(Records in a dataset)
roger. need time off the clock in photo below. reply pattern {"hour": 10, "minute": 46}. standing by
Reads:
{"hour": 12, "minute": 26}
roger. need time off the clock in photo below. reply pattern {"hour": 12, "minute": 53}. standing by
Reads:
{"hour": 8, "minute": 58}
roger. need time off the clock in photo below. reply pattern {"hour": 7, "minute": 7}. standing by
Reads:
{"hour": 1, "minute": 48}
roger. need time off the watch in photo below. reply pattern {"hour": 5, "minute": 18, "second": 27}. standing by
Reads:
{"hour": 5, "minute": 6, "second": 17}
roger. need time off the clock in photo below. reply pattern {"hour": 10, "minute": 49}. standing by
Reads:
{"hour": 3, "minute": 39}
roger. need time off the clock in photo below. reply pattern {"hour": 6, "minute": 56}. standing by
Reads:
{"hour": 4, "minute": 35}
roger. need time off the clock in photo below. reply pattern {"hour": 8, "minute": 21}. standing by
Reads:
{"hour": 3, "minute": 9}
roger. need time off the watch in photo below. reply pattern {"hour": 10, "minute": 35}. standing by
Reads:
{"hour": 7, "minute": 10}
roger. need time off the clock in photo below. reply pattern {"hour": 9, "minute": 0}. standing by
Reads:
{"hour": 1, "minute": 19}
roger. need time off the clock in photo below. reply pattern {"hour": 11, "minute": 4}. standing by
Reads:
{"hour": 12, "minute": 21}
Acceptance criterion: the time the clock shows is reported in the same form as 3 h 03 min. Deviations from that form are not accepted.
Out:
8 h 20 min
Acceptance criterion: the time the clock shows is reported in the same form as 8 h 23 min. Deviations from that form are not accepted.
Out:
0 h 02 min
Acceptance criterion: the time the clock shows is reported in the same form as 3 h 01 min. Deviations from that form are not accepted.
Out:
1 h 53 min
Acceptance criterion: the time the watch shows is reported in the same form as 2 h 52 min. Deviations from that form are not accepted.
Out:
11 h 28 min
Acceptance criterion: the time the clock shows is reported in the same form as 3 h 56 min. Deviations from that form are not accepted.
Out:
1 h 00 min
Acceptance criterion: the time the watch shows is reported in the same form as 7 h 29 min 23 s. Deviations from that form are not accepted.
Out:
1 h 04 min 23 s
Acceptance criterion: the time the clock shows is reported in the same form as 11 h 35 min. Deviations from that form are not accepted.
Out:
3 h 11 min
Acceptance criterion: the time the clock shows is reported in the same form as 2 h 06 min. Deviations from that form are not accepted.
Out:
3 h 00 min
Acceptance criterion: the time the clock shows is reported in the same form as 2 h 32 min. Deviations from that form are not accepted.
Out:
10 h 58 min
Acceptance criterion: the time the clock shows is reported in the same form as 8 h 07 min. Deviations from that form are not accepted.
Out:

TASK BRIEF :: Please copy all of the items above word for word, changing nothing.

EXERCISE RESULT ::
roger. need time off the clock in photo below. reply pattern {"hour": 10, "minute": 46}. standing by
Reads:
{"hour": 12, "minute": 26}
roger. need time off the clock in photo below. reply pattern {"hour": 12, "minute": 53}. standing by
Reads:
{"hour": 8, "minute": 58}
roger. need time off the clock in photo below. reply pattern {"hour": 7, "minute": 7}. standing by
Reads:
{"hour": 1, "minute": 48}
roger. need time off the watch in photo below. reply pattern {"hour": 5, "minute": 18, "second": 27}. standing by
Reads:
{"hour": 5, "minute": 6, "second": 17}
roger. need time off the clock in photo below. reply pattern {"hour": 10, "minute": 49}. standing by
Reads:
{"hour": 3, "minute": 39}
roger. need time off the clock in photo below. reply pattern {"hour": 6, "minute": 56}. standing by
Reads:
{"hour": 4, "minute": 35}
roger. need time off the clock in photo below. reply pattern {"hour": 8, "minute": 21}. standing by
Reads:
{"hour": 3, "minute": 9}
roger. need time off the watch in photo below. reply pattern {"hour": 10, "minute": 35}. standing by
Reads:
{"hour": 7, "minute": 10}
roger. need time off the clock in photo below. reply pattern {"hour": 9, "minute": 0}. standing by
Reads:
{"hour": 1, "minute": 19}
roger. need time off the clock in photo below. reply pattern {"hour": 11, "minute": 4}. standing by
Reads:
{"hour": 12, "minute": 21}
Acceptance criterion: the time the clock shows is reported in the same form as 3 h 03 min. Deviations from that form are not accepted.
Out:
8 h 20 min
Acceptance criterion: the time the clock shows is reported in the same form as 8 h 23 min. Deviations from that form are not accepted.
Out:
0 h 02 min
Acceptance criterion: the time the clock shows is reported in the same form as 3 h 01 min. Deviations from that form are not accepted.
Out:
1 h 53 min
Acceptance criterion: the time the watch shows is reported in the same form as 2 h 52 min. Deviations from that form are not accepted.
Out:
11 h 28 min
Acceptance criterion: the time the clock shows is reported in the same form as 3 h 56 min. Deviations from that form are not accepted.
Out:
1 h 00 min
Acceptance criterion: the time the watch shows is reported in the same form as 7 h 29 min 23 s. Deviations from that form are not accepted.
Out:
1 h 04 min 23 s
Acceptance criterion: the time the clock shows is reported in the same form as 11 h 35 min. Deviations from that form are not accepted.
Out:
3 h 11 min
Acceptance criterion: the time the clock shows is reported in the same form as 2 h 06 min. Deviations from that form are not accepted.
Out:
3 h 00 min
Acceptance criterion: the time the clock shows is reported in the same form as 2 h 32 min. Deviations from that form are not accepted.
Out:
10 h 58 min
Acceptance criterion: the time the clock shows is reported in the same form as 8 h 07 min. Deviations from that form are not accepted.
Out:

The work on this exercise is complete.